São todas personagens trágicas. À excepção da mendiga, que está para além da tragédia, porque não sabe nada. Tenho de falar da mendiga durante a rodagem. Ela não existia. Havia uma pequena banda-sonora que tinha repicado, que uma estudante do Laos tinha gravado na televisão. Os actores, a equipa precisavam de ouvir esta jovem rapariga. Punhamo-la muitas vezes. Tornou-se como um tabu, sagrada, quando ela falava, cantava, descarrilava todos se
calavam. A personagem principal de "India Song", o satélite à volta do qual tudo gira, posso dizer que é a mendiga.

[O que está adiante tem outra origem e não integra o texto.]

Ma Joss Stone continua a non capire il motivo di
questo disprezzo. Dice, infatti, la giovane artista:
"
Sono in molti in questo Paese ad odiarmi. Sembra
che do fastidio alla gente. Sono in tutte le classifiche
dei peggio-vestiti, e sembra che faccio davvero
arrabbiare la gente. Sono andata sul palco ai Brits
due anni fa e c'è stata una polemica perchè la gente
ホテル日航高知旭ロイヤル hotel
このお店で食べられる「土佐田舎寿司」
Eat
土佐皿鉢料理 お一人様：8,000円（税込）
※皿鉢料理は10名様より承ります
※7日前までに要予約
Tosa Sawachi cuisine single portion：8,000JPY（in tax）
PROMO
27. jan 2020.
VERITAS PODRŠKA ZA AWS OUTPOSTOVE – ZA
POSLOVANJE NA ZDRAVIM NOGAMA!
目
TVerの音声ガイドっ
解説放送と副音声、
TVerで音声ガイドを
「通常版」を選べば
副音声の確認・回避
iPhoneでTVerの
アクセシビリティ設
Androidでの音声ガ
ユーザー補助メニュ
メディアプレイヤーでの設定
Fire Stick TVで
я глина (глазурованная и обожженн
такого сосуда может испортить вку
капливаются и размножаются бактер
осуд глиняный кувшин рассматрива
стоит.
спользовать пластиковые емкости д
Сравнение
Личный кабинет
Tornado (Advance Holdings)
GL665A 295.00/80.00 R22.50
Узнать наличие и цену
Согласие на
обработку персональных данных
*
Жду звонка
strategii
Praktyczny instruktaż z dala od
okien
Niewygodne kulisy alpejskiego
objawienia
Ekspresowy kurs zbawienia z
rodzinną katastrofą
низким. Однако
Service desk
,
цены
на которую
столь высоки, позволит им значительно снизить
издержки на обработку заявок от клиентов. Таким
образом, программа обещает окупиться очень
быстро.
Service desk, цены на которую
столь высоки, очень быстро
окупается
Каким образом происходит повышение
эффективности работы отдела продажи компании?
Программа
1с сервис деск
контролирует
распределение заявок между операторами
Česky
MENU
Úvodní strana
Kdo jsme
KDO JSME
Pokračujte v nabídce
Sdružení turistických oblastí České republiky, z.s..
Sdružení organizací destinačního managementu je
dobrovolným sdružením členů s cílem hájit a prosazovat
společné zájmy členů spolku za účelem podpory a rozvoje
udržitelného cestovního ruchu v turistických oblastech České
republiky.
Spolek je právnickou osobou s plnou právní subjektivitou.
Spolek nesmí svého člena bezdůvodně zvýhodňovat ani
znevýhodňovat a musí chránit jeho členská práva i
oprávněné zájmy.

Que destino!
O trabalho mais moroso foi o das vozes. Mais do que a montagem - a montagem das imagens. Gravei sons por todo o lado: em igrejas, lugares muito ruidosos, em caves, corredores, na minha casa, um pouco por todo o lado... Sempre fui muito sensível às vozes ouvidas por acaso, fragmentadas, em lugares públicos, em cafés, nos pátios dos prédios, muito alta, das crianças que brincam, das pessoas que falam, mesmo só por um instante. Em Paris abro as janelas no Verão. Faço-o frequentemente. Para ouvir estes rumores.
Penso que elas afirmam Calcutá. Afirmam a embaixada de França. Afirmam a Ásia, como os pássaros, que são terríveis em "India Song"; gritam todos como aves de rapina.
Sabe, a mendiga, não sabemos o que diz. Das conversas, percebemos um bocadinho. "India Song" é um filme em parte - 80% - surdo e cego: não vemos ou vemos muito mal. E não ouvimos ou ouvimos muito mal. Há vozes que emergem. Desta desordem. Desta noite. Desta surdez. São muito raras. Mas quando as ouvimos, é uma festa!